Raxium doesn’t have a commercial product and its work is based on Micro LEDs, which can make the kind of smaller displays used for AR devices.

The Ars Technica report said that almost everyone buys their organic light-emitting diodes (OLED) from Samsung, though Micro LEDs are expected to grow in popularity and there’s no real leader in that field yet.

Apple has been investing in the tech for a while and bought a startup based around it in 2014. And Meta is partnering with a company called Plessey to make Micro LEDs. Samsung is reportedly showing interest, too.

Google reportedly has new job listings for an “Augmented Reality OS” that says it will reach billions of people, along with a “Project Iris” AR headset.
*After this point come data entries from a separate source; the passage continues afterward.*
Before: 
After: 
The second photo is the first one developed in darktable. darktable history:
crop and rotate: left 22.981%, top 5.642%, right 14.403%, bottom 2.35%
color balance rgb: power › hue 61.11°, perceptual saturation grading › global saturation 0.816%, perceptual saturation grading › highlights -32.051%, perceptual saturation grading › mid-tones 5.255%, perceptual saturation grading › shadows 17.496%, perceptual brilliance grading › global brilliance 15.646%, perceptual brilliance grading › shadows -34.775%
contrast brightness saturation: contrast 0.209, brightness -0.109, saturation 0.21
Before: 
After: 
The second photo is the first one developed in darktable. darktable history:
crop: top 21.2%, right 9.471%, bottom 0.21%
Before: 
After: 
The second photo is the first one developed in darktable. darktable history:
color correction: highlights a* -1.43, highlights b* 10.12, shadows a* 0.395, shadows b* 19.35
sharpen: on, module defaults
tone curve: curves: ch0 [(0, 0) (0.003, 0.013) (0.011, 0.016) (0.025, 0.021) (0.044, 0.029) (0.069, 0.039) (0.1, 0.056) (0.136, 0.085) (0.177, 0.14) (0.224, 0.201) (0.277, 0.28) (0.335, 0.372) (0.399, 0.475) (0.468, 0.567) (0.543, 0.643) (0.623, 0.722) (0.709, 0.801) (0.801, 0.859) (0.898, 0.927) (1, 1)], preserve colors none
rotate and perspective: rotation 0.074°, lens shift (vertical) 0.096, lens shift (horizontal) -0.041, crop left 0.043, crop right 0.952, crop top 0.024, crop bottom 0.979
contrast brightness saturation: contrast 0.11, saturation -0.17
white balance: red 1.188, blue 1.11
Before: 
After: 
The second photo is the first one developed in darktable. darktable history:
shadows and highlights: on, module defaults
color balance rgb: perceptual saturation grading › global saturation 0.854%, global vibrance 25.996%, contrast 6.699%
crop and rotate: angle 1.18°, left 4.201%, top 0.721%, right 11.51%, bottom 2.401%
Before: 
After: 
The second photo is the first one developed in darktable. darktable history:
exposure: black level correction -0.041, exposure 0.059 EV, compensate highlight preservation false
The company has also bought another company called North, which has made AR glasses.

The report said comparing Google’s AR gear to other VR efforts is “fair” because VR was spearheaded by the same team with leader Clay Bavor. Bavor is now the vice president of the Google Labs division.

PYMNTS wrote that Google has been looking into last-mile delivery, rolling out an integrated suite of mapping, routing and analytics capabilities working to assist fleet operators.

Read more: Google Launches Integrated Last Mile Fleet Solution

The report notes that this Last Mile Fleet solution optimizes “every stage” of the delivery journey, including capturing valid addresses and mapping out routes, and also tracking shipments and analyzing fleet performances.

The infrastructure is scalable and offers predictable pricing, and it will complement Google’s On-demand Rides & Deliveries tool, used by numerous companies.

“Every year, millions of packages go undelivered or missing, often due to a wrong address being entered or consumers not being home to receive them. These delivery failures are frustrating for consumers and costly for fleet operators,” Shalin Mantri, group product manager, Google Maps Platform, said in the announcement.